This week’s Illustration Friday challenge word is “crooked”.
“Canada Bill” Jones would shuffle and trip into a room, wearing ill-fitting clothes and a cocked grin. His hair was mussed and he’d ask stupid questions. And it was all part of his master plan.
Born in England in the early part of the 19th century, Bill moved to Canada while in his 20s. He apprenticed with a veteran gambler and cheater named Dick Cady, who taught the young Bill the ins-and-outs of Three Card Monte. Cady showed Bill the finer points of marking cards and manipulating deals until Bill was adept enough to take his game on the road.
Playing the role of the simple bumpkin, Bill charmed his way into the confidence of rich travellers on the Kansas City and Omaha railroads. He’d smile broadly, shuffle the cards awkwardly and proceed to cheat his unsuspecting opponents (read: suckers) out of every last cent they carried. He teamed up with fellow card shark George Devol and together the pair swindled the wealthy — including cheating ministers out of their congregation’s collections — all the way though the pre-Civil War South.

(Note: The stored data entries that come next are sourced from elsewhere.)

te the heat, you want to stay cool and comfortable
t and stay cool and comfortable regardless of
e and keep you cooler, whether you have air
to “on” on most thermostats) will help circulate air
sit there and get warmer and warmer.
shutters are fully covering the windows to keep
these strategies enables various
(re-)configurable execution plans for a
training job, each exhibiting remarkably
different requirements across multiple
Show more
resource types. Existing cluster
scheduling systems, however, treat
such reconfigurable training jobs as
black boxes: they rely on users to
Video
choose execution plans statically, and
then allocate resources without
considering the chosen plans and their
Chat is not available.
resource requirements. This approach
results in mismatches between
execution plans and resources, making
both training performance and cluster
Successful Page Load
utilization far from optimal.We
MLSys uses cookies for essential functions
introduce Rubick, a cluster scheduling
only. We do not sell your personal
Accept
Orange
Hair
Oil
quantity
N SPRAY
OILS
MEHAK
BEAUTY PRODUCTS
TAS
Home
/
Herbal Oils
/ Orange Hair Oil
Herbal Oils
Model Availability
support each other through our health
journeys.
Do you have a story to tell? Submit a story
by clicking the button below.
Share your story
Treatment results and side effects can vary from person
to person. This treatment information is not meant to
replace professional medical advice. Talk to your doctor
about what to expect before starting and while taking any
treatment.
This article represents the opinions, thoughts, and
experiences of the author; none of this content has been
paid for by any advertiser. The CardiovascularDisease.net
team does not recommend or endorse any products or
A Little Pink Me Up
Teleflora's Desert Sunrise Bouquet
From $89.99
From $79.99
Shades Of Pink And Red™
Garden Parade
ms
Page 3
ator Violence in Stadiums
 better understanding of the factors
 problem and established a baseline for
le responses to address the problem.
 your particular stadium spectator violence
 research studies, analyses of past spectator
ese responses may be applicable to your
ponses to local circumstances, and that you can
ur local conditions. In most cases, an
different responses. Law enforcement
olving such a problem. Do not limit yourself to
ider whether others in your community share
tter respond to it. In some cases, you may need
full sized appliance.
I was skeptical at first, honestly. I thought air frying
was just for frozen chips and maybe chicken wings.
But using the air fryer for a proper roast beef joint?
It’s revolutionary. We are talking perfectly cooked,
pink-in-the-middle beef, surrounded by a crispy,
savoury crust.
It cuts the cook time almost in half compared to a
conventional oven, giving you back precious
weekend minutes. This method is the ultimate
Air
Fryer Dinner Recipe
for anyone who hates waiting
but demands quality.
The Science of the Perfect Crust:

Canada Bill lived by the creed: “It’s morally wrong to let a sucker keep money.”
Bill and Devol switched venues and became fixtures on the big riverboats that chugged up and down the Mississippi River. On one occasion, after being caught cheating by a particular ship’s captain, Bill made a sincere and solemn offer to limit his cheating to only the very rich and Methodist ministers. The captain kicked them off the ship.
Bill’s weakness, however, was his own propensity to gamble and sometimes he became as big a patsy as his own prey. Once, Devol walked in on Bill playing a game of Faro (a popular card game in the 1800s involving a “dealing box” that was easily rigged). After only moments of observation, Devol told Bill to quit, as the dealer was obviously cheating. Without budging, or even looking up at his cohort, Bill confessed, “I know it’s crooked, but it’s the only game in town.” Bill and George Devol eventually parted company when Bill caught his partner trying to cheat him.
Bill roamed the country, plying his deception in Cleveland and Chicago. Unfortunately, his own love of gambling caused him to lose his money just as fast as he acquired it. Now in his 70s and in poor health, his travels brought him to a charity hospital in Reading, Pennsylvania where he died penniless. His funeral was paid for by out-of-town gamblers that both respected Bill’s ability and were saddened by the loss of an easy mark. As his casket was lowered into the ground, one gambler in the crowd offered to bet $1000 “that Bill was not in that box”. He received no takers when someone replied, “I’ve seen Bill get out of tighter spots than that!”